Tenacity is essential
We signed up a client some time ago in the plastics raw materials sector. Looking at the low level of competition in the sector, and their relative dominance, we were convinced that we could find them a premium buyer at a premium price. Things did not turn out quite as we'd planned. The traditional market felt that their margins were low and had other sector concerns, while international markets were wary of a South African investment in the sector. This is where tenacity is essential in our world, as it would have been easy to sit back, advise the shareholders to make some changes in their business, and defer for a few years.  But the shareholders were in their late 70s and really did not want to go through a long process of turnaround. We needed to find a deal and make it happen. I am pleased to say we did exactly that, and concluded last month at a really good value, ticking many boxes for the sellers who could finally de-risk and, in the case of one of the shareholders, walk away almost immediately. I can assure you this deal did not “fall into our hands”; only a serious amount of hard work and tenacity got us there!

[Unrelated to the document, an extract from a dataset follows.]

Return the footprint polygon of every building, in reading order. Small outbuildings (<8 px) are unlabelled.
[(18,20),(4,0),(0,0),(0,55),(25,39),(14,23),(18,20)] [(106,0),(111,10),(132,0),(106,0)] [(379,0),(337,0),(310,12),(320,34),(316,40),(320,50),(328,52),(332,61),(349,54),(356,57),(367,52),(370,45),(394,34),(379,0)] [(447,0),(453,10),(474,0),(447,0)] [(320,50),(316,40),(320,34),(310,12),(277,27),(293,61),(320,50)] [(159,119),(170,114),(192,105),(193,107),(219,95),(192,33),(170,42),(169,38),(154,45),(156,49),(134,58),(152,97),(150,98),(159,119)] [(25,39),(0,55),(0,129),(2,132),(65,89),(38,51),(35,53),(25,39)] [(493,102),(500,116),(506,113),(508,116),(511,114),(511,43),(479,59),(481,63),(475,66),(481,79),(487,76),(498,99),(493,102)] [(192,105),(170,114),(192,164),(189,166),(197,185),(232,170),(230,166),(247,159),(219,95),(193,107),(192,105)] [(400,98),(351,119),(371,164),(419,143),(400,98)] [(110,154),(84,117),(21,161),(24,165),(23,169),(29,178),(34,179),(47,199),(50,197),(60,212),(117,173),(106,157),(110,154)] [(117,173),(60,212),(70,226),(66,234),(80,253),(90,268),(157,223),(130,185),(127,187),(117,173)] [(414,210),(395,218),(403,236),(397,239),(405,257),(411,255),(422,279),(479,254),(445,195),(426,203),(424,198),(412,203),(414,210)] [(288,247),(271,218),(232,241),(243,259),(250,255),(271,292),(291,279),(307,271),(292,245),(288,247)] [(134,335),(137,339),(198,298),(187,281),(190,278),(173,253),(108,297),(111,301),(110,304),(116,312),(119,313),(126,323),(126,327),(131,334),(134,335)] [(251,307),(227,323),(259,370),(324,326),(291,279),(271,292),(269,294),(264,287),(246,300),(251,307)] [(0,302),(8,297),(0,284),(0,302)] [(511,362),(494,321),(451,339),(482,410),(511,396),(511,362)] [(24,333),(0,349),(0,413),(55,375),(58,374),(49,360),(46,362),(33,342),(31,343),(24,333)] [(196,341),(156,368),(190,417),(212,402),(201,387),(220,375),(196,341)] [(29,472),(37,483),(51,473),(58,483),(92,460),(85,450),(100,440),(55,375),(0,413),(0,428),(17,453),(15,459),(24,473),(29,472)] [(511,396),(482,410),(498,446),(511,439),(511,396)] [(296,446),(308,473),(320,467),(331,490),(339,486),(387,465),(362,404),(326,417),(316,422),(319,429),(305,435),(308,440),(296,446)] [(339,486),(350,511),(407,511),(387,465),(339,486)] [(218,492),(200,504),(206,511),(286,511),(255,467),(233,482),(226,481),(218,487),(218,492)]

Non-binding or binding offers?
If you have watched any of our webinars you will know that a critical part of our process is calling for non-binding offers from interested prospects. It has the benefit of identifying the serious parties at the table, without them having to go through a detailed due diligence process. In some cases, the offers we receive are no more than an expression of interest, but it still helps us identify who we need to engage with and spend time with. More importantly, once we have identified the best acquirer with the best deal, we are able to work closely with them to address potential risks they may identify, or update them with the latest operational information to support their decision-making process. It is also an opportunity for the acquirer to spend some time with the business and build confidence as he or she moves from a term sheet and due diligence to binding legal agreements and ultimately, completion. We recently had a client who insisted we move almost immediately from non-binding offers to binding offers from prospects. The negative impact on deal value was profound!

Dealing with an acquirer who “backs off”
COVID-19 obviously had an impact on the businesses of both buyers and sellers. We had one case where the buyer’s due diligence was almost complete just as the lockdown kicked in during March this year. The buyer’s business was exposed to the logistics and hospitality sectors. They quickly announced that the deal was on hold as they needed to reassess their position and retain cash to assist their businesses through a potentially devastating period. We scrambled (during lockdown) to find a new acquirer for the business, but our client was most concerned that a deal was unlikely. Our client was of the mindset, “I’m done, I want out”. Believing that it would be difficult to sell his business during lockdown, and given that the business was “asset-rich” he started the process of selling off assets in July. At the end of July, the original acquirer reached out to us to restart the process! The reality is that there are many acquirers who are tentative, and when they signal that there is a delay or uncertainty it often means the deal really is off… but there are cases like this one where it is worth really understanding the acquirer’s situation and accommodating them wherever possible. This story does have a happy ending in that the deal is concluding shortly, and while the value was discounted (the seller did get some good value for the assets he sold) the deal is clean and the owner's legacy lives on.

There are so many lessons to be learned in the world of selling businesses. Every deal is unique and needs serious attention and care.